[Exercise data Boundary: Start]

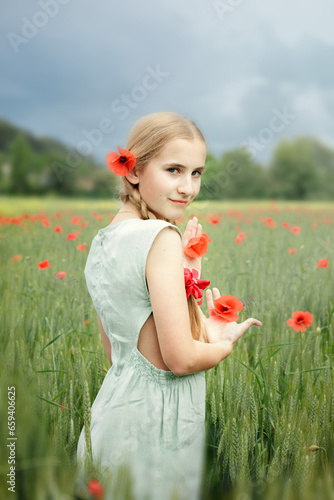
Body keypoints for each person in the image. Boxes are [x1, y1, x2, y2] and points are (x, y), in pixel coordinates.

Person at [76, 111, 262, 500]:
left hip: (110, 421)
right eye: (174, 170)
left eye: (196, 172)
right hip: (156, 431)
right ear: (133, 170)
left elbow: (124, 355)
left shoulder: (102, 242)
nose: (188, 187)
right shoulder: (161, 236)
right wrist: (223, 344)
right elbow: (178, 360)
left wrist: (193, 297)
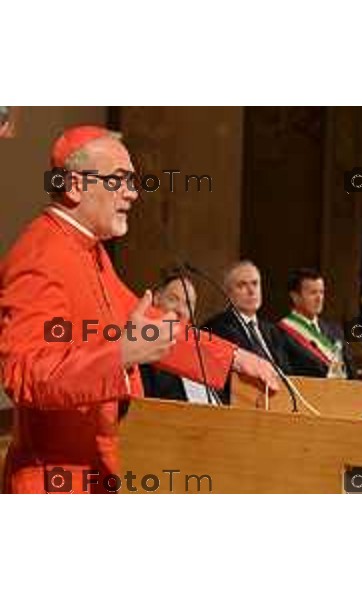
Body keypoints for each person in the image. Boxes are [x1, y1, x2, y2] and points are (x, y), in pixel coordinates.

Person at [0, 125, 279, 494]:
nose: (132, 193)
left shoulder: (89, 250)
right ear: (75, 186)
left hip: (98, 468)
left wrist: (235, 359)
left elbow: (151, 326)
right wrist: (120, 354)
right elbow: (24, 374)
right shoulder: (39, 255)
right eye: (120, 180)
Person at [202, 261, 290, 401]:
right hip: (241, 403)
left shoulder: (274, 331)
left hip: (279, 402)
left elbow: (289, 375)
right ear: (228, 293)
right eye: (242, 285)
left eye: (255, 284)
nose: (251, 291)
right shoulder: (215, 328)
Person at [140, 269, 213, 403]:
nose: (180, 310)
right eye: (173, 299)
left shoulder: (200, 355)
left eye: (188, 304)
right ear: (156, 299)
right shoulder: (142, 346)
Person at [278, 268, 353, 378]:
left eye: (321, 292)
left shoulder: (335, 330)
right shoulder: (281, 333)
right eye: (313, 293)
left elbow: (351, 371)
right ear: (295, 297)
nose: (319, 298)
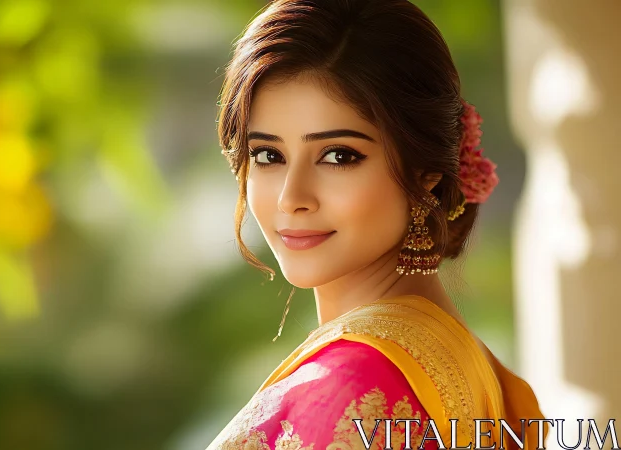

[Exercise data Boundary: End]

Starting with the line that has "right shoulder: (161, 236)" and going on through the line that has "right wrist: (120, 354)", transcribe the records above exactly, but skip the pictures.

right shoulder: (161, 236)
right wrist: (223, 344)
right elbow: (178, 360)
left wrist: (193, 297)
Body keypoints for each person in the image. Boxes are [x1, y1, x2, y2] and points are (x, y), in pixel coordinates.

Person at [0, 125, 279, 494]:
nose: (132, 193)
left shoulder: (89, 250)
right ear: (75, 186)
left hip: (98, 468)
left wrist: (235, 359)
left elbow: (151, 326)
right wrist: (120, 354)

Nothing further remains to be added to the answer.